Regarding management strategies, we recommend the following actions to prevent, diagnose and treat delirium in the PICU. The first step in reducing and treating delirium is early recognition, thus screening all PICU patients with a validated delirium screening tool should be completed every 8–12 h. We recommend implementing environmental strategies to promote sleep and decreased delirium that include establishing a daily routine with attention to sleep and wake time, reducing light and noise exposure during sleep times (by encouraging reduced room lighting and eliminating electronic media exposure), encouraging parental involvement and attention to having familiar items in the environment, reducing arousals and awakenings with bundled-care during sleep time, frequent age-appropriate re-orientation for the child, reducing restraint use, and early mobilization. Medications should be reviewed to reduce those associated with delirium (if appropriate and feasible), particularly benzodiazepine use. While, it is not yet clear if melatonin administration leads to meaningful and/or positive outcomes, it should be considered when circadian misalignment (sleep wake disturbance) is suspected. We recommend the use of melatonin in patients with positive delirium screen and suspected sleep disturbance as it is a relatively benign medication with potential benefit. After early recognition of delirium based on screening tools, collaboration and support from pediatric psychiatry should be encouraged for guiding pharmacotherapy in the critically ill child; particularly confirmation of diagnosis and support in deciding if antipsychotic medications would be helpful as pediatric intensivists have less experience with use of antipsychotic medications.
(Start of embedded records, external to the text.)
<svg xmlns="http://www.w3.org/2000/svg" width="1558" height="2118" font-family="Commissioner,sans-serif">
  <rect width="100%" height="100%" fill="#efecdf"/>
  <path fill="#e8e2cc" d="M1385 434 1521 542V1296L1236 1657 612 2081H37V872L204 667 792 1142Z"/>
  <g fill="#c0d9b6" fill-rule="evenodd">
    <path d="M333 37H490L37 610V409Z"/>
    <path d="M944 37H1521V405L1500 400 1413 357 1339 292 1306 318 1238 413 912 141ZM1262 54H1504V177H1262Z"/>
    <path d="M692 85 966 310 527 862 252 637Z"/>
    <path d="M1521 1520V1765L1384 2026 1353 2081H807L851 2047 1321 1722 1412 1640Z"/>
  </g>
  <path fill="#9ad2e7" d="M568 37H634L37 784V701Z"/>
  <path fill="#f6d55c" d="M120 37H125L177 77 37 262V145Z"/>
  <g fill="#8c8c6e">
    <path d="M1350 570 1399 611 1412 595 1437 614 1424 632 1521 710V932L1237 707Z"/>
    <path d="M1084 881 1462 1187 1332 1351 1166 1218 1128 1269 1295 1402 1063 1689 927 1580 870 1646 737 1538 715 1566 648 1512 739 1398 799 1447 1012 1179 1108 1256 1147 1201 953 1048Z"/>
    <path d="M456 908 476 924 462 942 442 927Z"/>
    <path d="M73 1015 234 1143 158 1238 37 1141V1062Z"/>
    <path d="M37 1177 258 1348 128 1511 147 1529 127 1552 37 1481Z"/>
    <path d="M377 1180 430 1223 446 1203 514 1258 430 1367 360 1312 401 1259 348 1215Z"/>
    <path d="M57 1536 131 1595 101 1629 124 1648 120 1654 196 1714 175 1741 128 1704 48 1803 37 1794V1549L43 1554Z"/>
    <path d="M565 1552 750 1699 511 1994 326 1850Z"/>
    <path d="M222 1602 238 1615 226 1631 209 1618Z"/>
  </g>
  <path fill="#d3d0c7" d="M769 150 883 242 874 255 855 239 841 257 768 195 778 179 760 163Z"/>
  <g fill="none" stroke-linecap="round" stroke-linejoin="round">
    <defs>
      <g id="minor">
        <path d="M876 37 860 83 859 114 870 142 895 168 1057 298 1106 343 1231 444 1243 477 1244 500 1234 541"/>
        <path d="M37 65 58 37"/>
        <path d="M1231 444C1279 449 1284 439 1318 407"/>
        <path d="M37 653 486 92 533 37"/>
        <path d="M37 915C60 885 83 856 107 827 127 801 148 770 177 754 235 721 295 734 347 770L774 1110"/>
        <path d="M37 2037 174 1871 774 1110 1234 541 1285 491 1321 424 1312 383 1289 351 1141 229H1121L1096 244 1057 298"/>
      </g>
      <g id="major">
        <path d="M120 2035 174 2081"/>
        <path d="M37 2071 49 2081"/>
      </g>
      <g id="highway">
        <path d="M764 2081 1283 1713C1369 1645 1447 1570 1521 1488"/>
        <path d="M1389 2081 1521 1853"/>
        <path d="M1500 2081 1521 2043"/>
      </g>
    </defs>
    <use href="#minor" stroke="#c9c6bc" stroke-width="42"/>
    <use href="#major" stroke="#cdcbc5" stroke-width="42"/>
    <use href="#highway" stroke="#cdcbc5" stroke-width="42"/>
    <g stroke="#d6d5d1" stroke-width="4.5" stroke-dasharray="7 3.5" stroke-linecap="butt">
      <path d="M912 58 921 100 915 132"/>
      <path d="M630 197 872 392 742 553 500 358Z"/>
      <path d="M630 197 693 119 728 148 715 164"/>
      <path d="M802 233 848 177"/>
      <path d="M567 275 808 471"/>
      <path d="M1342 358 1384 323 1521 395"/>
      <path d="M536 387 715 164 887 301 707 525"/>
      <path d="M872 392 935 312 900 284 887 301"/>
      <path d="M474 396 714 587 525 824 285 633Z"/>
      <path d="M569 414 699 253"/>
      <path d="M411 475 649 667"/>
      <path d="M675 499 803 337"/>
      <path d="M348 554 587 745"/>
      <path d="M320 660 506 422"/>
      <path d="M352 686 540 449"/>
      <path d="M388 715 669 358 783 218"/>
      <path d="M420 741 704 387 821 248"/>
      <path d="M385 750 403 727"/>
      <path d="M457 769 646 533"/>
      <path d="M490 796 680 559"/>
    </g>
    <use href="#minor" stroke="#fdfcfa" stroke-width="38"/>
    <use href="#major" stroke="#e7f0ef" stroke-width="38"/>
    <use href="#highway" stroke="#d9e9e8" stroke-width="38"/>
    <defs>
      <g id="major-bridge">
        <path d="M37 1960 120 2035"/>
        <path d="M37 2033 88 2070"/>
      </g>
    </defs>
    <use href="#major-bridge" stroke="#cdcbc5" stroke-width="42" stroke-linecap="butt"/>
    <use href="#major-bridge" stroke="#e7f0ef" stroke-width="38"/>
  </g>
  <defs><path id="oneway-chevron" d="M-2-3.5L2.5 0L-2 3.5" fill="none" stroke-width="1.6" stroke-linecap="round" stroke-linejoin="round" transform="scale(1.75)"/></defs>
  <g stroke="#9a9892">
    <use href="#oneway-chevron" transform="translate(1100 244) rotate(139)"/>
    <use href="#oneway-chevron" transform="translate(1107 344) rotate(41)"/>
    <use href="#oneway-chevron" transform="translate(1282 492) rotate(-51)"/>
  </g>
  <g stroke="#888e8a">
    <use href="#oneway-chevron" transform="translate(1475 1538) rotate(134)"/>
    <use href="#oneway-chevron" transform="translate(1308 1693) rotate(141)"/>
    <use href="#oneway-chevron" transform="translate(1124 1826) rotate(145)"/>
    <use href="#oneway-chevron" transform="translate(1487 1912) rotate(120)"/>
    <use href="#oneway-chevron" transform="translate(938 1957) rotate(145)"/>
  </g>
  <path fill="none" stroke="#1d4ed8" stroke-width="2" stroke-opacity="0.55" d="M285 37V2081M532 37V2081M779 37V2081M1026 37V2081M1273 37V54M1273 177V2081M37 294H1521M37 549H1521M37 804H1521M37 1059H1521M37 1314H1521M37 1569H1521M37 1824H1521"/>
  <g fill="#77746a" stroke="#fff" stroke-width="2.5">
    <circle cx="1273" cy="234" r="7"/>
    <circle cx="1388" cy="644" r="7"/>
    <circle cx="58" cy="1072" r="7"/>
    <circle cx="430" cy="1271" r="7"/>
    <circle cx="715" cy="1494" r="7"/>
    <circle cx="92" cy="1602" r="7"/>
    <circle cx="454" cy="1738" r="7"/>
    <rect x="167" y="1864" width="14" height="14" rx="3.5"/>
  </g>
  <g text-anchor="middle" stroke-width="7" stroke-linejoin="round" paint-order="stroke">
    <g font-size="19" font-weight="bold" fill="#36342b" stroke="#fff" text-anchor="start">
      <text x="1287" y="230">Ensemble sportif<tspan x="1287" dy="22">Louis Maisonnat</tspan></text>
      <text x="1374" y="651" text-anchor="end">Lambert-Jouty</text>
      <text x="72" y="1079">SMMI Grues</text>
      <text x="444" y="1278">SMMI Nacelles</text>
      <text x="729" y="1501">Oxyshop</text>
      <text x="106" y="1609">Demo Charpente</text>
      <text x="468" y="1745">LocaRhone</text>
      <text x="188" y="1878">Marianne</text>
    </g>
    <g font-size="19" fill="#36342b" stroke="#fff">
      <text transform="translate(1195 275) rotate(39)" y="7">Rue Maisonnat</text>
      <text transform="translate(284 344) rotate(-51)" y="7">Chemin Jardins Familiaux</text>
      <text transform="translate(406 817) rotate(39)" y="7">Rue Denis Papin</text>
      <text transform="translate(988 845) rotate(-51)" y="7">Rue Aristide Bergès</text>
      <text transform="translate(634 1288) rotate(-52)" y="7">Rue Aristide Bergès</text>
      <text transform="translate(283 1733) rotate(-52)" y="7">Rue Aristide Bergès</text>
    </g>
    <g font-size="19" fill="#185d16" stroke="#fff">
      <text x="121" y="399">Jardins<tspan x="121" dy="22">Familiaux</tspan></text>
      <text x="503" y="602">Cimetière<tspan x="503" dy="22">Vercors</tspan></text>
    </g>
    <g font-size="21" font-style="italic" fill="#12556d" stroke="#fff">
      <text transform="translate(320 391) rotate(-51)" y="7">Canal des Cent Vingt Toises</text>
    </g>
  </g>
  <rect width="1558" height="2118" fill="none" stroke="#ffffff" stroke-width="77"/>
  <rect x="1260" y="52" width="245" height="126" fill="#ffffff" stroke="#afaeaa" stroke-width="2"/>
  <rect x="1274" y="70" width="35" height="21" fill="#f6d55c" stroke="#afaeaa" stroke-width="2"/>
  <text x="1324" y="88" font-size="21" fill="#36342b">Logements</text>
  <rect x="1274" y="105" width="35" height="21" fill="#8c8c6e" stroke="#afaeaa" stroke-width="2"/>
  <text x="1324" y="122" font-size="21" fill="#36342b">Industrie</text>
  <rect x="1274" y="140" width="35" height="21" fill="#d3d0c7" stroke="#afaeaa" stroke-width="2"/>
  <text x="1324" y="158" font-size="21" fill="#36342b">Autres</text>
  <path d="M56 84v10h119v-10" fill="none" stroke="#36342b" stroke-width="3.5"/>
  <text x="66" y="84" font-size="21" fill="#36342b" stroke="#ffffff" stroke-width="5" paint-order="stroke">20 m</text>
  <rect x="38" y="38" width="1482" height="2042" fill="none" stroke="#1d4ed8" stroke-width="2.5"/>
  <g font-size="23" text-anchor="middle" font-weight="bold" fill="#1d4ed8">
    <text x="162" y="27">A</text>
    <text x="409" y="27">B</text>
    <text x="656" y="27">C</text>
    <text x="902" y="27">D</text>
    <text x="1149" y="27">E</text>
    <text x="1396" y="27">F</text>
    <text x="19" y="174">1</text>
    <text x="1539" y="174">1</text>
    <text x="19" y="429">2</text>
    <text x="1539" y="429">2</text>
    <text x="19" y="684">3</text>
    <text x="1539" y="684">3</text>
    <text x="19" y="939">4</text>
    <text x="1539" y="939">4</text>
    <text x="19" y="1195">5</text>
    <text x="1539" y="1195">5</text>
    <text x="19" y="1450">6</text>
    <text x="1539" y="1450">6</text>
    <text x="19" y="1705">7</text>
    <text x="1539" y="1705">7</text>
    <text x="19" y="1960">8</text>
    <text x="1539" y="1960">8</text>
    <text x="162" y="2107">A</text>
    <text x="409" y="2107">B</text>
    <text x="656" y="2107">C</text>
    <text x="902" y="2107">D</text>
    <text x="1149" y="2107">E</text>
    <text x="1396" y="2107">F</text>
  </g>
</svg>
For future directions, given that research on sleep and delirium in the PICU population is far behind what has been done in the adult population, more investigation is needed. The first step is establishing a standardized, accurate, and simplified tool to detect both sleep disturbance and delirium. Significant progress has been made with the emergence of validated delirium screening tools for use in pediatric patients; however, multicenter studies and comparison studies are needed to establish which screening tool best serves the pediatric population with critical illness and account for the broad developmental spectrum. Objective, cost-effective measures for sleep has been the greatest limiting step for progress with understanding causes and consequences of sleep disturbance (quality, quantity, and pattern) in the ICU setting, and thus requires future attention to accurately characterize sleep as well as delineate the relationship between sleep and delirium. Further, it would be ideal to determine which interventions have the greatest impact on improving both sleep and reducing delirium. Use of melatonin supplementation is theoretically promising but use in pediatric critical illness still needs to be clarified regarding who, when, and how long administration would be needed. Finally, it is imperative to have future investigations with focus on treatments, both pharmacologic and non-pharmacologic, as well as short and long term outcomes. To our knowledge, this is the first review to address the parallel between sleep disturbance and delirium in pediatric patients affected by critical illness and to emphasize the entwined roles rather than a cause-effect relationship.